After that, he raised his two youngest sons, Ben and Josh, alone. They went on to become attorneys. His oldest son, Sam, is a journalist and author.

In the late 1990s, he met Roberta Johnson, a literature professor at Kansas University specializing in Spanish women writers. They fell in love and married in 1998. One of his books of poetry is titled Roberta. She cared for him through his illness, along with his wonderful caregivers, Anthony, Marlon and Ferdie.

Up until his death, he was working on another book, this one undefined except that its focus was on the 1800s. His stack of reference books on the dining room table included Treasure Island, and biographies of Napoleon and U.S. Grant.

At his last Christmas dinner, he read to his family “For the Union Dead” by poet Robert Lowell.

Apart from his wife and sons, he is survived by daughters-in-law Sheila and Michelle; sister, Maria Elena Quinones Sarnitsky; and six grandchildren, Laurel, Sara, Nathaniel, Sofia, Cecilia and Caroline.

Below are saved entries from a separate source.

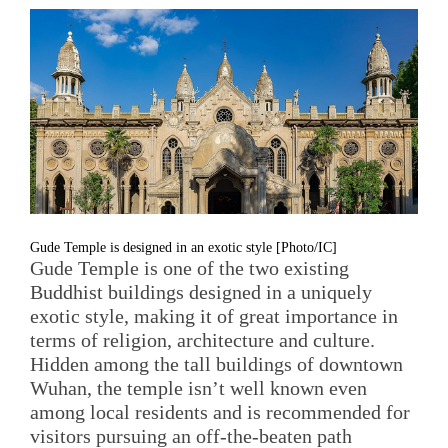
Gude Temple is designed in an exotic style [Photo/IC]
Gude Temple is one of the two existing
Buddhist buildings designed in a uniquely
exotic style, making it of great importance in
terms of religion, architecture and culture.
Hidden among the tall buildings of downtown
Wuhan, the temple isn’t well known even
among local residents and is recommended for
visitors pursuing an off-the-beaten path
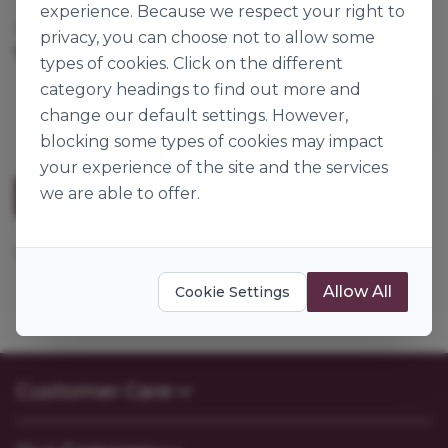
experience. Because we respect your right to
Cases per Pallet:
192
privacy, you can choose not to allow some
182pk
Origin:
Great Britain
types of cookies. Click on the different
category headings to find out more and
change our default settings. However,
blocking some types of cookies may impact
your experience of the site and the services
we are able to offer.
Description
162x73x54mm. 1lb white loaf liner 57gsm.
Allow All
Cookie Settings
Customer Care
Contact Us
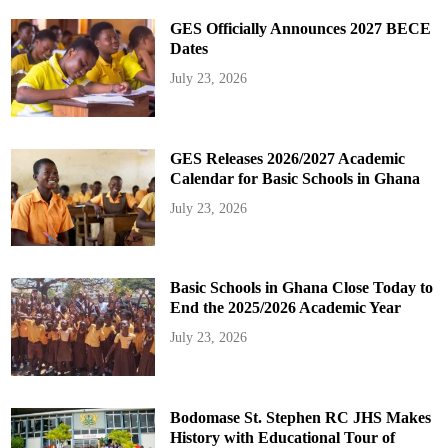
GES Officially Announces 2027 BECE
Dates
July 23, 2026
GES Releases 2026/2027 Academic
Calendar for Basic Schools in Ghana
July 23, 2026
Basic Schools in Ghana Close Today to
End the 2025/2026 Academic Year
July 23, 2026
Bodomase St. Stephen RC JHS Makes
History with Educational Tour of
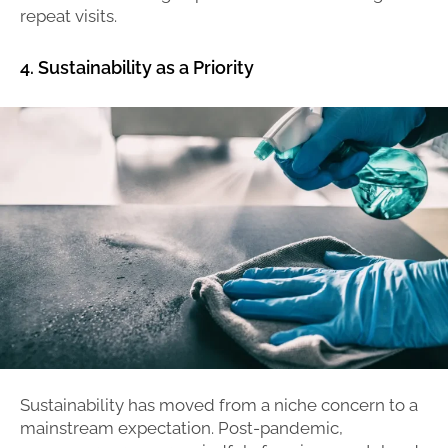
repeat visits.
4. Sustainability as a Priority
Sustainability has moved from a niche concern to a
mainstream expectation. Post-pandemic,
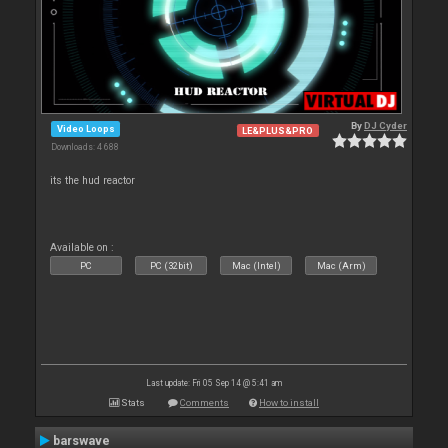
By
DJ Cyder
Video Loops
LE&PLUS&PRO
Downloads: 4 688
its the hud reactor
Available on :
PC
PC (32bit)
Mac (Intel)
Mac (Arm)
Last update: Fri 05 Sep 14 @ 5:41 am
Stats
Comments
How to install
barswave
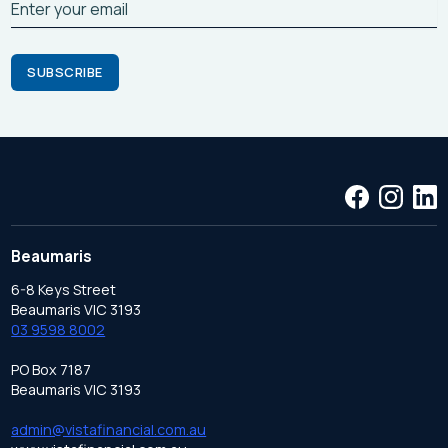
Beaumaris
6-8 Keys Street
Beaumaris VIC 3193
03 9598 8002
PO Box 7187
Beaumaris VIC 3193
admin@vistafinancial.com.au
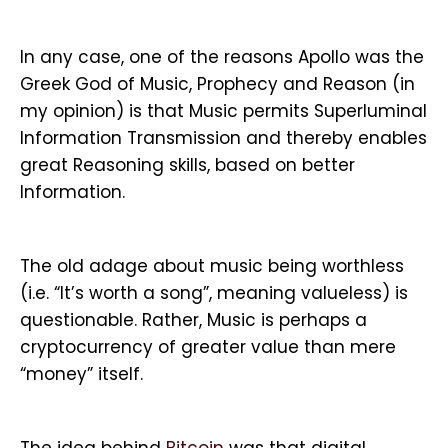
In any case, one of the reasons Apollo was the
Greek God of Music, Prophecy and Reason (in
my opinion) is that Music permits Superluminal
Information Transmission and thereby enables
great Reasoning skills, based on better
Information.
The old adage about music being worthless
(i.e. “It’s worth a song”, meaning valueless) is
questionable. Rather, Music is perhaps a
cryptocurrency of greater value than mere
“money” itself.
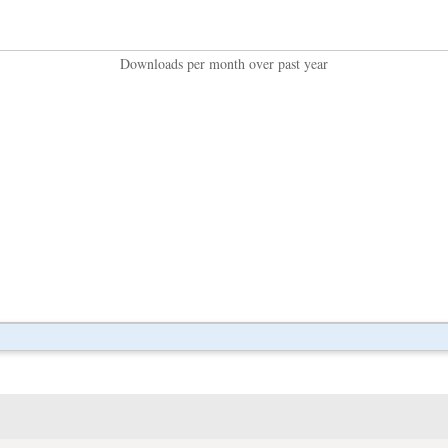
Downloads per month over past year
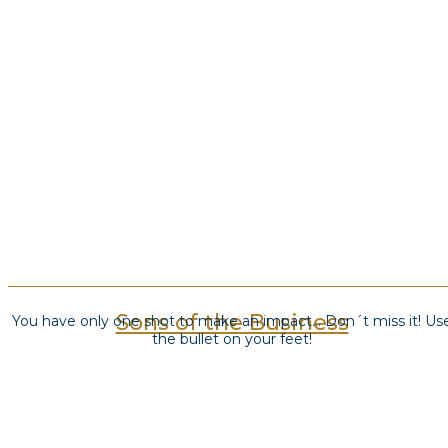
Sons of the Business
You have only one shot to make an impact… Don´t miss it! Us
the bullet on your feet!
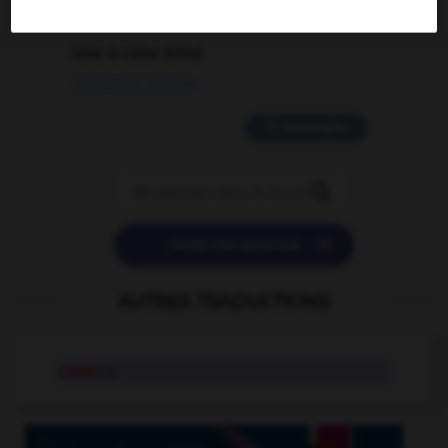
2 messages
love is color blind
09/11/2025 20:28:04
11 messages


POSER UNE QUESTION
AUTRES TRADUCTIONS
condo
n.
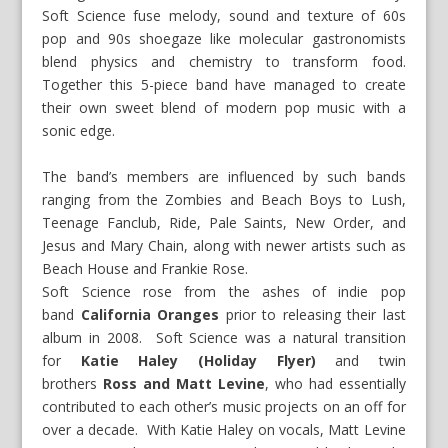
Soft Science fuse melody, sound and texture of 60s
pop and 90s shoegaze like molecular gastronomists
blend physics and chemistry to transform food.
Together this 5-piece band have managed to create
their own sweet blend of modern pop music with a
sonic edge.
The band’s members are influenced by such bands
ranging from the Zombies and Beach Boys to Lush,
Teenage Fanclub, Ride, Pale Saints, New Order, and
Jesus and Mary Chain, along with newer artists such as
Beach House and Frankie Rose.
Soft Science rose from the ashes of indie pop
band
California Oranges
prior to releasing their last
album in 2008. Soft Science was a natural transition
for
Katie Haley (Holiday Flyer)
and twin
brothers
Ross and Matt Levine
, who had essentially
contributed to each other’s music projects on an off for
over a decade. With Katie Haley on vocals, Matt Levine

A burial service is scheduled for 12:30 p.m. Friday, February 1 at Todd Mortuary Chapel, 325 N. Indian Hill Blvd., Claremont. A private interment at Oak Park Cemetery, 410 Sycamore Ave., Claremont, and a reception will follow.

A mass is scheduled for 11 a.m. Monday, February 4 at St. Martin of Tours Catholic Church, 11967 Sunset Blvd., West Los Angeles.

A public celebration of his life will be held at CMC, the date for which will be announced later.